Please start any new threads on our new site at https://forums.sqlteam.com. We've got lots of great SQL Server experts to answer whatever question you can come up with.

 All Forums
 General SQL Server Forums
 New to SQL Server Programming
 how to get two rows during 2 tables join

Author  Topic 

Sny
Starting Member

4 Posts

Posted - 2011-05-21 : 16:51:09
Hi,

I have to find two most similar readers for every zip code but I can not know how to do it. my tables;

book(bookid, title, author, category )
reader(readerid, name, address, zip)
action(actionid,date, type, bookid, readerid)


SELECT *
FROM (SELECT zip FROM reader GROUP BY zip) t1,

(SELECT a.readerid,b.readerid compare_readerid,a.zip ZipFirstReader,count(*) booksInCommon
FROM (SELECT r.readerid,a.bookid,r.zip
FROM reader r,action a
WHERE a.readerid = r.readerid and a.typex='B'
GROUP BY r.readerid,a.bookid,r.zip) a ,
(SELECT r.readerid,a.bookid,r.zip
FROM reader r,action a
WHERE a.readerid = r.readerid and a.typex='B'
GROUP BY r.readerid,a.bookid,r.zip) b
WHERE a.bookid = b.bookid and a.readerid <> b.readerid
GROUP BY a.readerid,b.readerid,a.zip) t2
--order by booksInCommon DESC) t2

Thank you

Andrew Zwicker
Starting Member

11 Posts

Posted - 2011-05-22 : 03:23:20
Hi,

The following query should help. It looks like you are on the right track in terms of the query you have - it is using zip as a baseline and going from there to do the comparisons between readers.

For the solution, here's some data to work with:

create table book(bookid int, title varchar(30), author varchar(20), category varchar(50))
create table reader(readerid int, [name] varchar(30), address varchar(70), zip int)
create table action(actionid int, date datetime, type varchar(10), bookid int, readerid int)
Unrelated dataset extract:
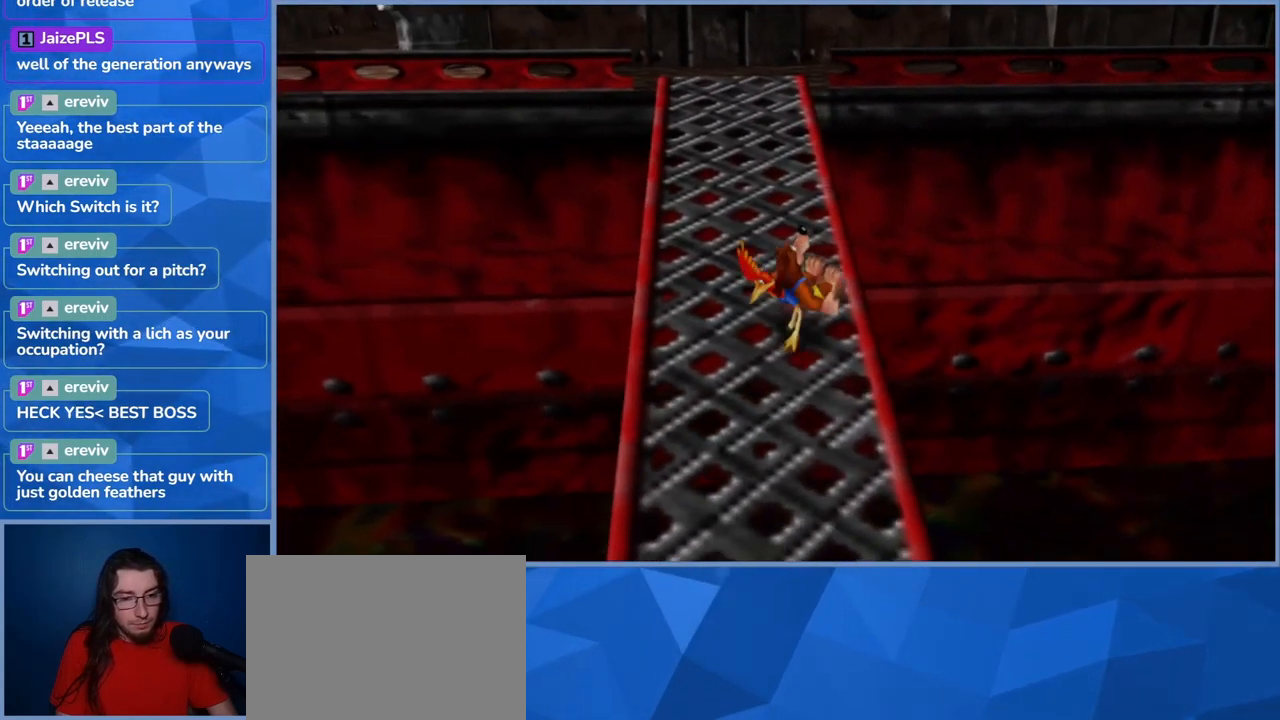
{"buttons": ["L2"], "left_stick": "up-left", "right_stick": "center", "events": [[33, "left_stick", "up"], [450, "left_stick", "up-left"]]}
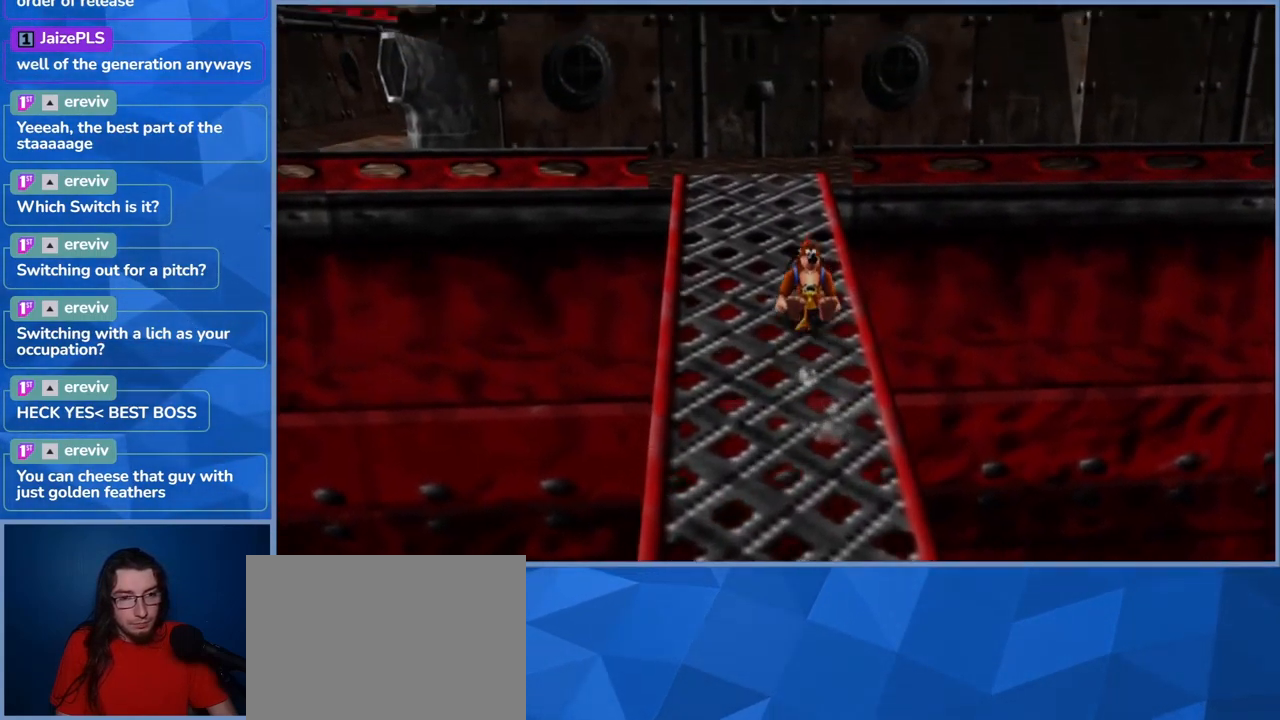
{"buttons": ["L2"], "left_stick": "up-left", "right_stick": "center", "events": []}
insert into book values(1, 'Book 1', 'Joe Smith', 'Fiction')
insert into book values(2, 'Book 2', 'Joe Smith', 'NonFiction')
insert into book values(3, 'Book 3', 'Greg Jones', 'Fiction')
insert into book values(4, 'Book 4', 'Jane Gomes', 'Fiction')
insert into reader values(1, 'Alex', '22 Green St',11111)
insert into reader values(2, 'Bill', '4 Stone Street',11111)
insert into reader values(3, 'Sue', '6 Main Street',53344)
insert into reader values(4, 'Sue', '2 Hamilton Road',11111)
insert into reader values(5, 'Mark', '2 Rocky Avenue',53344)
insert into reader values(6, 'Sam', '22 Blue St',53344)
insert into reader values(7, 'Tom', '4 Hammersmith Street',53344)
insert into reader values(8, 'John', '6 Highland Street',53344)
insert into reader values(9, 'Greg', '2 Ocean Road',11111)
insert into reader values(10, 'Bobby', '2 Hammer Avenue',11111)
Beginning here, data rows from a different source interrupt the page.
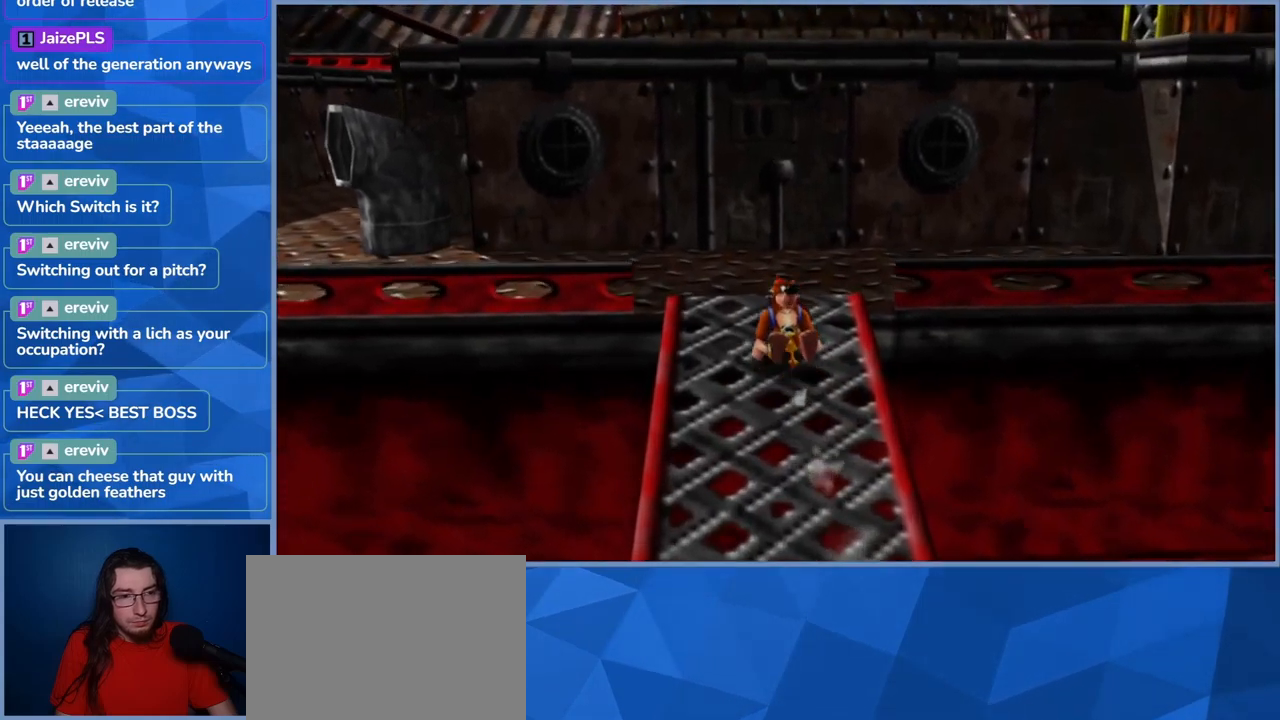
{"buttons": ["L2"], "left_stick": "up-right", "right_stick": "center", "events": [[50, "left_stick", "up"], [300, "left_stick", "up-right"]]}
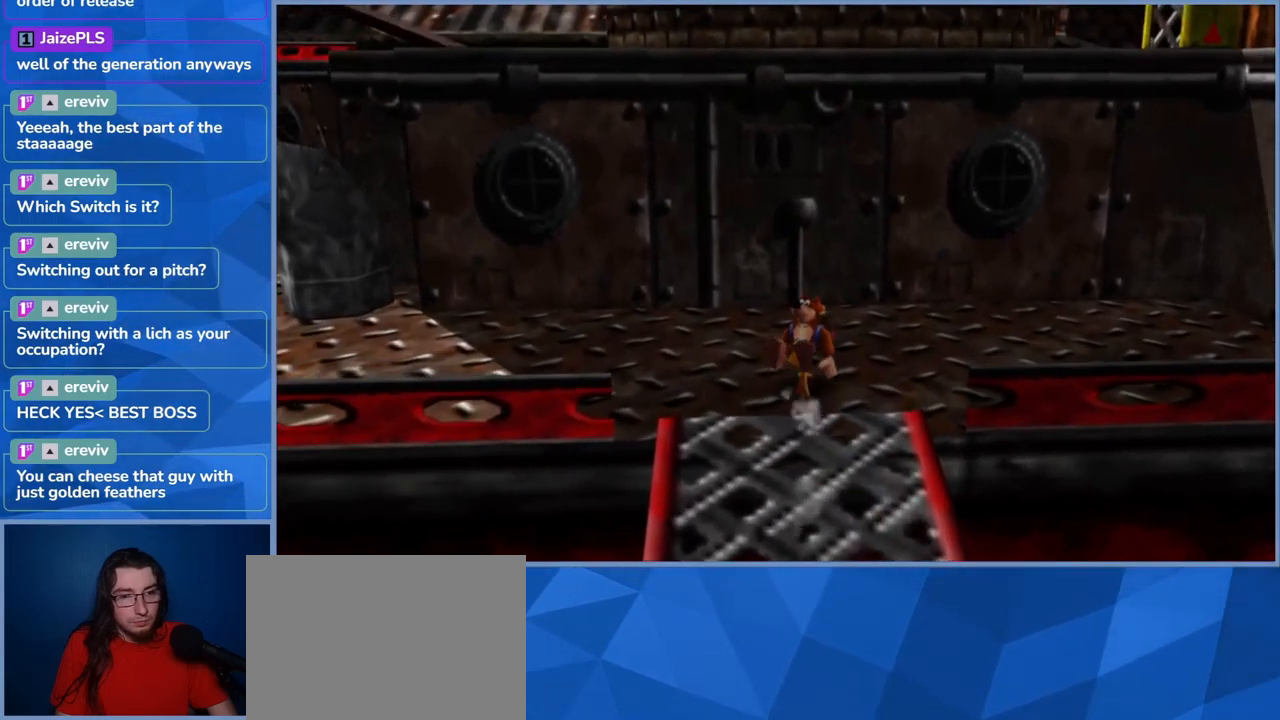
{"buttons": ["L2"], "left_stick": "right", "right_stick": "center", "events": [[217, "left_stick", "right"]]}
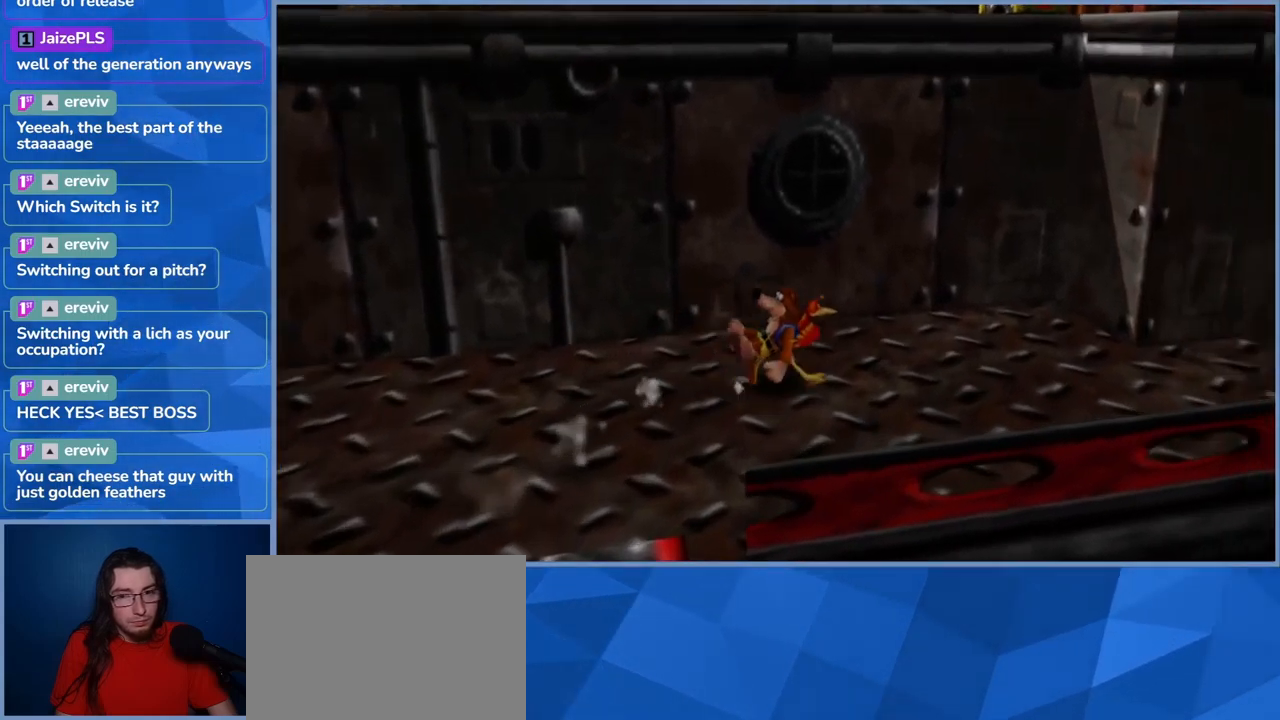
{"buttons": ["L2"], "left_stick": "right", "right_stick": "center", "events": []}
insert into action values(3, '1/8/2011', 'B', 3, 2)
insert into action values(4, '1/10/2011', 'B', 4, 1)
insert into action values(5, '1/10/2011', 'B', 4, 2)
insert into action values(6, '1/1/2011', 'B', 1, 5)
insert into action values(7, '1/4/2011', 'B', 2, 6)
insert into action values(8, '1/8/2011', 'B', 2, 7)
insert into action values(9, '1/10/2011', 'B', 4, 8)
insert into action values(10, '1/10/2011', 'B', 1, 9)
insert into action values(11, '1/10/2011', 'B', 3, 3)
insert into action values(12, '1/10/2011', 'B', 2, 4)
insert into action values(13, '1/1/2011', 'B', 1, 5)
insert into action values(14, '1/4/2011', 'B', 2, 1)
insert into action values(15, '1/8/2011', 'B', 1, 6)
insert into action values(16, '1/10/2011', 'B', 4, 1)
insert into action values(15, '1/8/2011', 'B', 2, 5)

With this in place, I decided to break up the solution into 2 parts [see below for the solution]. The first gets a list of, for each pair that has a match, how many matches there are. This is similar to the query you have, although I put in a > restriction in the join instead of <> for the readerid to prevent duplicates (for example, [reader A, reader B] is a duplicate of [reader B, reader A] ).

For the second part I use a derived table to get the maximum number of matches for each zipcode, and then grab the needed information for displaying the reader information.

One minor [potential] issue that remains is that, if 2+ pairs of readers have the same number of common books, they'll both show up on the list. It is just something to be aware of.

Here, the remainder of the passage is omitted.